What you have to do: Update the rows below by replacing every occurrence of "Commit" with "Confirmación", leaving all other text unchanged, and omit the pictures from your answer.

Dataset records:

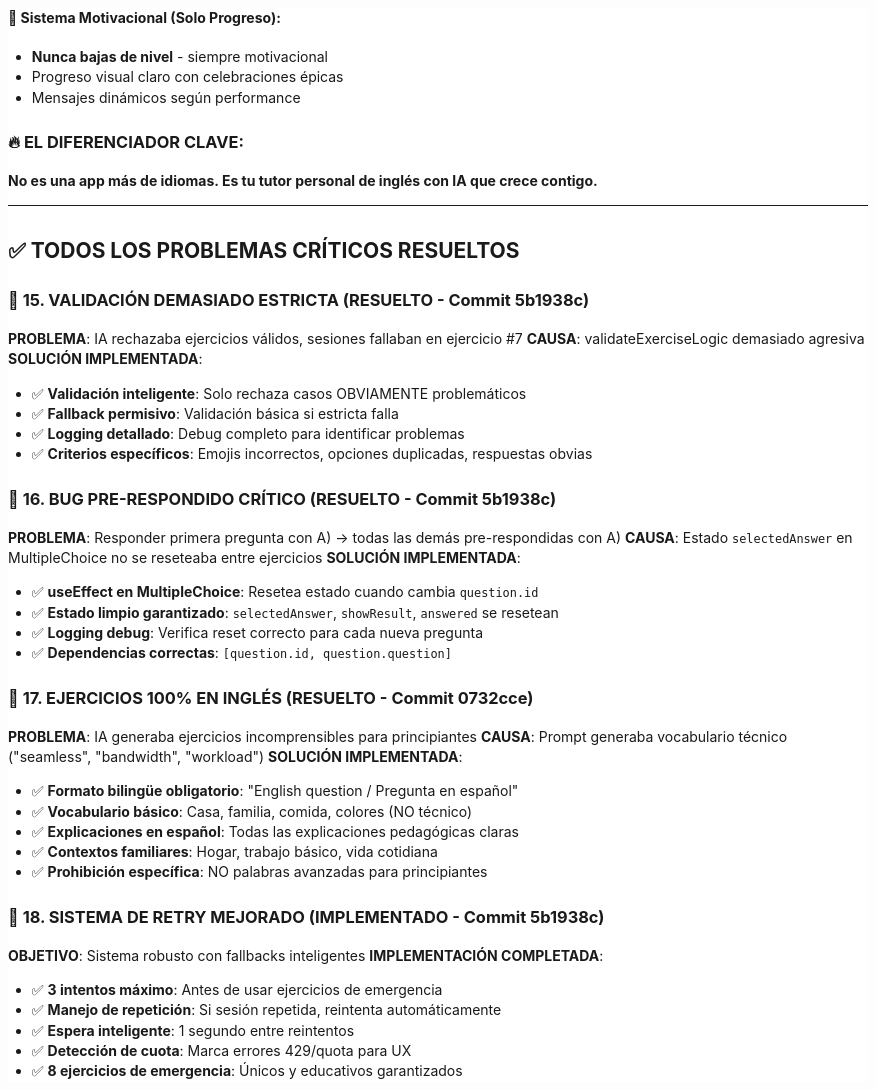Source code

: #### **🚀 Sistema Motivacional (Solo Progreso):**
- **Nunca bajas de nivel** - siempre motivacional
- Progreso visual claro con celebraciones épicas
- Mensajes dinámicos según performance

### **🔥 EL DIFERENCIADOR CLAVE:**
**No es una app más de idiomas. Es tu tutor personal de inglés con IA que crece contigo.**

---

## ✅ **TODOS LOS PROBLEMAS CRÍTICOS RESUELTOS**

### 🚨 **15. VALIDACIÓN DEMASIADO ESTRICTA (RESUELTO - Commit 5b1938c)**
**PROBLEMA**: IA rechazaba ejercicios válidos, sesiones fallaban en ejercicio #7
**CAUSA**: validateExerciseLogic demasiado agresiva
**SOLUCIÓN IMPLEMENTADA**:
- ✅ **Validación inteligente**: Solo rechaza casos OBVIAMENTE problemáticos
- ✅ **Fallback permisivo**: Validación básica si estricta falla
- ✅ **Logging detallado**: Debug completo para identificar problemas
- ✅ **Criterios específicos**: Emojis incorrectos, opciones duplicadas, respuestas obvias

### 🚨 **16. BUG PRE-RESPONDIDO CRÍTICO (RESUELTO - Commit 5b1938c)**
**PROBLEMA**: Responder primera pregunta con A) → todas las demás pre-respondidas con A)
**CAUSA**: Estado `selectedAnswer` en MultipleChoice no se reseteaba entre ejercicios
**SOLUCIÓN IMPLEMENTADA**:
- ✅ **useEffect en MultipleChoice**: Resetea estado cuando cambia `question.id`
- ✅ **Estado limpio garantizado**: `selectedAnswer`, `showResult`, `answered` se resetean
- ✅ **Logging debug**: Verifica reset correcto para cada nueva pregunta
- ✅ **Dependencias correctas**: `[question.id, question.question]`

### 🚨 **17. EJERCICIOS 100% EN INGLÉS (RESUELTO - Commit 0732cce)**
**PROBLEMA**: IA generaba ejercicios incomprensibles para principiantes
**CAUSA**: Prompt generaba vocabulario técnico ("seamless", "bandwidth", "workload")
**SOLUCIÓN IMPLEMENTADA**:
- ✅ **Formato bilingüe obligatorio**: "English question / Pregunta en español"
- ✅ **Vocabulario básico**: Casa, familia, comida, colores (NO técnico)
- ✅ **Explicaciones en español**: Todas las explicaciones pedagógicas claras
- ✅ **Contextos familiares**: Hogar, trabajo básico, vida cotidiana
- ✅ **Prohibición específica**: NO palabras avanzadas para principiantes

### 🚨 **18. SISTEMA DE RETRY MEJORADO (IMPLEMENTADO - Commit 5b1938c)**
**OBJETIVO**: Sistema robusto con fallbacks inteligentes
**IMPLEMENTACIÓN COMPLETADA**:
- ✅ **3 intentos máximo**: Antes de usar ejercicios de emergencia
- ✅ **Manejo de repetición**: Si sesión repetida, reintenta automáticamente
- ✅ **Espera inteligente**: 1 segundo entre reintentos
- ✅ **Detección de cuota**: Marca errores 429/quota para UX
- ✅ **8 ejercicios de emergencia**: Únicos y educativos garantizados
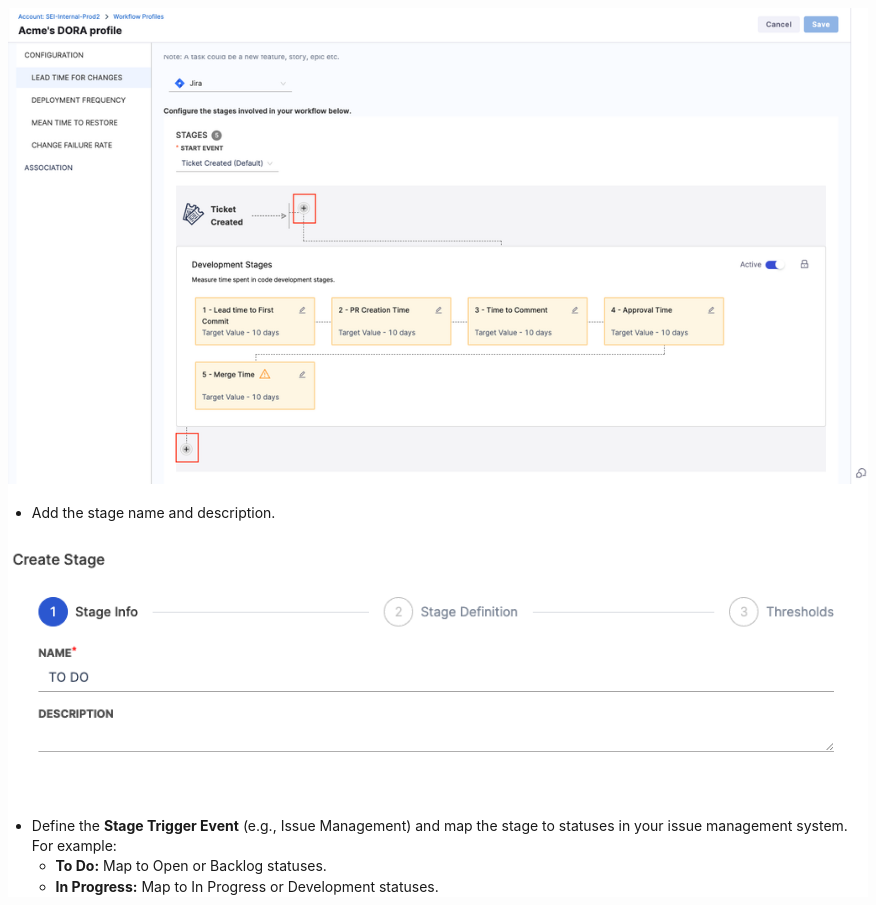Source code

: ![](../static/dora-6.png)

  * Add the stage name and description.
   
![](../static/dora-todo-stage.png)

  * Define the **Stage Trigger Event** (e.g., Issue Management) and map the stage to statuses in your issue management system. For example:
    * **To Do:** Map to Open or Backlog statuses.
    * **In Progress:** Map to In Progress or Development statuses.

Exercise response:
Source code

: #### **🚀 Sistema Motivacional (Solo Progreso):**
- **Nunca bajas de nivel** - siempre motivacional
- Progreso visual claro con celebraciones épicas
- Mensajes dinámicos según performance

### **🔥 EL DIFERENCIADOR CLAVE:**
**No es una app más de idiomas. Es tu tutor personal de inglés con IA que crece contigo.**

---

## ✅ **TODOS LOS PROBLEMAS CRÍTICOS RESUELTOS**

### 🚨 **15. VALIDACIÓN DEMASIADO ESTRICTA (RESUELTO - Confirmación 5b1938c)**
**PROBLEMA**: IA rechazaba ejercicios válidos, sesiones fallaban en ejercicio #7
**CAUSA**: validateExerciseLogic demasiado agresiva
**SOLUCIÓN IMPLEMENTADA**:
- ✅ **Validación inteligente**: Solo rechaza casos OBVIAMENTE problemáticos
- ✅ **Fallback permisivo**: Validación básica si estricta falla
- ✅ **Logging detallado**: Debug completo para identificar problemas
- ✅ **Criterios específicos**: Emojis incorrectos, opciones duplicadas, respuestas obvias

### 🚨 **16. BUG PRE-RESPONDIDO CRÍTICO (RESUELTO - Confirmación 5b1938c)**
**PROBLEMA**: Responder primera pregunta con A) → todas las demás pre-respondidas con A)
**CAUSA**: Estado `selectedAnswer` en MultipleChoice no se reseteaba entre ejercicios
**SOLUCIÓN IMPLEMENTADA**:
- ✅ **useEffect en MultipleChoice**: Resetea estado cuando cambia `question.id`
- ✅ **Estado limpio garantizado**: `selectedAnswer`, `showResult`, `answered` se resetean
- ✅ **Logging debug**: Verifica reset correcto para cada nueva pregunta
- ✅ **Dependencias correctas**: `[question.id, question.question]`

### 🚨 **17. EJERCICIOS 100% EN INGLÉS (RESUELTO - Confirmación 0732cce)**
**PROBLEMA**: IA generaba ejercicios incomprensibles para principiantes
**CAUSA**: Prompt generaba vocabulario técnico ("seamless", "bandwidth", "workload")
**SOLUCIÓN IMPLEMENTADA**:
- ✅ **Formato bilingüe obligatorio**: "English question / Pregunta en español"
- ✅ **Vocabulario básico**: Casa, familia, comida, colores (NO técnico)
- ✅ **Explicaciones en español**: Todas las explicaciones pedagógicas claras
- ✅ **Contextos familiares**: Hogar, trabajo básico, vida cotidiana
- ✅ **Prohibición específica**: NO palabras avanzadas para principiantes

### 🚨 **18. SISTEMA DE RETRY MEJORADO (IMPLEMENTADO - Confirmación 5b1938c)**
**OBJETIVO**: Sistema robusto con fallbacks inteligentes
**IMPLEMENTACIÓN COMPLETADA**:
- ✅ **3 intentos máximo**: Antes de usar ejercicios de emergencia
- ✅ **Manejo de repetición**: Si sesión repetida, reintenta automáticamente
- ✅ **Espera inteligente**: 1 segundo entre reintentos
- ✅ **Detección de cuota**: Marca errores 429/quota para UX
- ✅ **8 ejercicios de emergencia**: Únicos y educativos garantizados
Source code

: ![](../static/dora-6.png)

  * Add the stage name and description.
   
![](../static/dora-todo-stage.png)

  * Define the **Stage Trigger Event** (e.g., Issue Management) and map the stage to statuses in your issue management system. For example:
    * **To Do:** Map to Open or Backlog statuses.
    * **In Progress:** Map to In Progress or Development statuses.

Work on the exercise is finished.